Страница:
42 из 564
Немко-немтыря сидел за рулем, порою плавающая улыбка блуждала на губах, когда особенно горячилась Лизавета. Давай мели, емеля – говорил весь его временами оживающий вид. Веня медленно, трудно выбирался из хмельной памороки. Он неожиданно гасил мотор, ловко прижимал лодку к берегу. «Пора брюхо чайком попарить», – бросал он скороговоркой и вновь умолкал на несколько часов. Он привык к одиночеству в бродячей лесовой жизни. В этой мокряди, в насквозь протекшей моховой тайге он умудрялся скорехонько сообразить костерок: выискивал сушину наметанным глазом еще с лодки, с реки, потому и приставал. Надирал связку бересты – и вот уже завилось в дождевой мгле, запарило, зашипело, проклюнулось робкое пламя и заиграло, воткнут мытарь, закипает в котелке вода, ошкерена, распластана еще живая рыба, поспевает та редкостная семужья уха, которую может сообразить лишь потомственный северный рыбак.

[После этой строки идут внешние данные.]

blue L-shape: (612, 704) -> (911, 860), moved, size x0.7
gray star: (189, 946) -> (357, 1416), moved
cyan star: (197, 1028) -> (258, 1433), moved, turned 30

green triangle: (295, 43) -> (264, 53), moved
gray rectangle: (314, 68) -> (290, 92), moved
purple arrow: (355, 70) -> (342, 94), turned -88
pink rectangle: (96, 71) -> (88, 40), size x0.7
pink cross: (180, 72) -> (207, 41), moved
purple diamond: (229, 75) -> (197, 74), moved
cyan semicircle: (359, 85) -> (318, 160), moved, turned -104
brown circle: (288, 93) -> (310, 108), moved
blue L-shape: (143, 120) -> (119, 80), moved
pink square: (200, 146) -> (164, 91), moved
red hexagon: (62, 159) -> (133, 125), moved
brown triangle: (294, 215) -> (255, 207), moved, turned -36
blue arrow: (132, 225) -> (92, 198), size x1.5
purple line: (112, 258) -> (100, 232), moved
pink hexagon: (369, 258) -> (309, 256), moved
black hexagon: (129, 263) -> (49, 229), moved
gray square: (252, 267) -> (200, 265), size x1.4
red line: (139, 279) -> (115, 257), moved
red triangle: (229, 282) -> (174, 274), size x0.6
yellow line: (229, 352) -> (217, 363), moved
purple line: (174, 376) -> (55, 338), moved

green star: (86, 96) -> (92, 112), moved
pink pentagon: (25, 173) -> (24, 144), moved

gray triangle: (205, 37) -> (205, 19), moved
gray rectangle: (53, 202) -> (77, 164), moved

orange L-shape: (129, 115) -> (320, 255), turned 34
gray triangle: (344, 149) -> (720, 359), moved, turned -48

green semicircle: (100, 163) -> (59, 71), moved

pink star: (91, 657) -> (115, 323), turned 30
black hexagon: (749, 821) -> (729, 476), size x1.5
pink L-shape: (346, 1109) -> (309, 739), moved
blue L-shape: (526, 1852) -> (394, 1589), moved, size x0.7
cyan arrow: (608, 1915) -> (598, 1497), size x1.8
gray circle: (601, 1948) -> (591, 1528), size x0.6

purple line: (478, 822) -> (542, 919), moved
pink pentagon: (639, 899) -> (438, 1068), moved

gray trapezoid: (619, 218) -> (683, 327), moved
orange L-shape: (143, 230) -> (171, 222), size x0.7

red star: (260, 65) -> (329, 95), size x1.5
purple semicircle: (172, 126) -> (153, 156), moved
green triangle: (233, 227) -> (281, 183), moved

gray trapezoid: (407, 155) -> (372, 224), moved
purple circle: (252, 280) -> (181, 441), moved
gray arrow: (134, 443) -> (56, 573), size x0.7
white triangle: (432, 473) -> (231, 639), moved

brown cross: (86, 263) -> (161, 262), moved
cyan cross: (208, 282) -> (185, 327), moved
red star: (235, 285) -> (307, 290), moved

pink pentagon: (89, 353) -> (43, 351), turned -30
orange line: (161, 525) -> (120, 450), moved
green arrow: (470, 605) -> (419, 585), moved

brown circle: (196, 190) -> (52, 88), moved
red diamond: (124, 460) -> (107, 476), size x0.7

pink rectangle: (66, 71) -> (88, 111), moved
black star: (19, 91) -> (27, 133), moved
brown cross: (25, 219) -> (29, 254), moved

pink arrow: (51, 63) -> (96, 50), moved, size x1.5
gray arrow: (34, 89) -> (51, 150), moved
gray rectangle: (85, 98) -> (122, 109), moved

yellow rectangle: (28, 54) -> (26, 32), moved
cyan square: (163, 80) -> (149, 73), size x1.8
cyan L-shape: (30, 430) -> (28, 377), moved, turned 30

Бурнашов тоже кидался помогать, он больше всего боялся выглядеть лентяем, байбаком: он горячо тыкался в каждое дело, но получалось из рук вон плохо, нескладно как-то, отчего Бурнашов мучился еще более. От усердья намокнет до шеи, выдирая из бурелома валежину, а той на поверку грош цена в такое ненастье. Хмыкнет Викентий да отворотясь лишь покажет пальцем в сторону: «Кинь туда. Каменный уголь будет».
Обидно тебе, Бурнашов, признайся? Да нет, чего обижаться.